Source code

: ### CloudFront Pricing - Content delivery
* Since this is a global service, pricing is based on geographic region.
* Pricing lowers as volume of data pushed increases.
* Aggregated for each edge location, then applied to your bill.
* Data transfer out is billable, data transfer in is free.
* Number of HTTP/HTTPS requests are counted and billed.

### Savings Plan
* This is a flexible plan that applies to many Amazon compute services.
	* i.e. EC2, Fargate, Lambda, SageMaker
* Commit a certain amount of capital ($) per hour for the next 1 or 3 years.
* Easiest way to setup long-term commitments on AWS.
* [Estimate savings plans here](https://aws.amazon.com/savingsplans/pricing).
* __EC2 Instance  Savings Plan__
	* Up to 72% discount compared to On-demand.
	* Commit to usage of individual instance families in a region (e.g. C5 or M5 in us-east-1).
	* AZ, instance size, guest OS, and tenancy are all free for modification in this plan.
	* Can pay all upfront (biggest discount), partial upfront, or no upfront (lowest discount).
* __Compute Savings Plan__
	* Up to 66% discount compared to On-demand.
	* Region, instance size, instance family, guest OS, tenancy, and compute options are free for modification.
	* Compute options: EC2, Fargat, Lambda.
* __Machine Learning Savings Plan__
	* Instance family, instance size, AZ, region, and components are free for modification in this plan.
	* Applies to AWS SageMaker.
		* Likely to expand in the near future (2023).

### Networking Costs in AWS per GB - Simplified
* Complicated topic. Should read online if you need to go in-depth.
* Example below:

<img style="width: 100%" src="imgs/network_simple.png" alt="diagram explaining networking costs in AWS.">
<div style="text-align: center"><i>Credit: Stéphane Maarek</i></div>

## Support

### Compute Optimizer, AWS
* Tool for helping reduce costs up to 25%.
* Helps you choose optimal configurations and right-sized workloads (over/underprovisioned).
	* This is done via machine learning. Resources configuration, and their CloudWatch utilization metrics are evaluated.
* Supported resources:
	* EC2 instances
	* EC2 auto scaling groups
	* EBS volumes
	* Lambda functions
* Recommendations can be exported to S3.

------------------------------------------------------------

PROBLEM
Output all of the material exactly.

TASK RESPONSE
Source code

: ### CloudFront Pricing - Content delivery
* Since this is a global service, pricing is based on geographic region.
* Pricing lowers as volume of data pushed increases.
* Aggregated for each edge location, then applied to your bill.
* Data transfer out is billable, data transfer in is free.
* Number of HTTP/HTTPS requests are counted and billed.

### Savings Plan
* This is a flexible plan that applies to many Amazon compute services.
	* i.e. EC2, Fargate, Lambda, SageMaker
* Commit a certain amount of capital ($) per hour for the next 1 or 3 years.
* Easiest way to setup long-term commitments on AWS.
* [Estimate savings plans here](https://aws.amazon.com/savingsplans/pricing).
* __EC2 Instance  Savings Plan__
	* Up to 72% discount compared to On-demand.
	* Commit to usage of individual instance families in a region (e.g. C5 or M5 in us-east-1).
	* AZ, instance size, guest OS, and tenancy are all free for modification in this plan.
	* Can pay all upfront (biggest discount), partial upfront, or no upfront (lowest discount).
* __Compute Savings Plan__
	* Up to 66% discount compared to On-demand.
	* Region, instance size, instance family, guest OS, tenancy, and compute options are free for modification.
	* Compute options: EC2, Fargat, Lambda.
* __Machine Learning Savings Plan__
	* Instance family, instance size, AZ, region, and components are free for modification in this plan.
	* Applies to AWS SageMaker.
		* Likely to expand in the near future (2023).

### Networking Costs in AWS per GB - Simplified
* Complicated topic. Should read online if you need to go in-depth.
* Example below:

<img style="width: 100%" src="imgs/network_simple.png" alt="diagram explaining networking costs in AWS.">
<div style="text-align: center"><i>Credit: Stéphane Maarek</i></div>

## Support

### Compute Optimizer, AWS
* Tool for helping reduce costs up to 25%.
* Helps you choose optimal configurations and right-sized workloads (over/underprovisioned).
	* This is done via machine learning. Resources configuration, and their CloudWatch utilization metrics are evaluated.
* Supported resources:
	* EC2 instances
	* EC2 auto scaling groups
	* EBS volumes
	* Lambda functions
* Recommendations can be exported to S3.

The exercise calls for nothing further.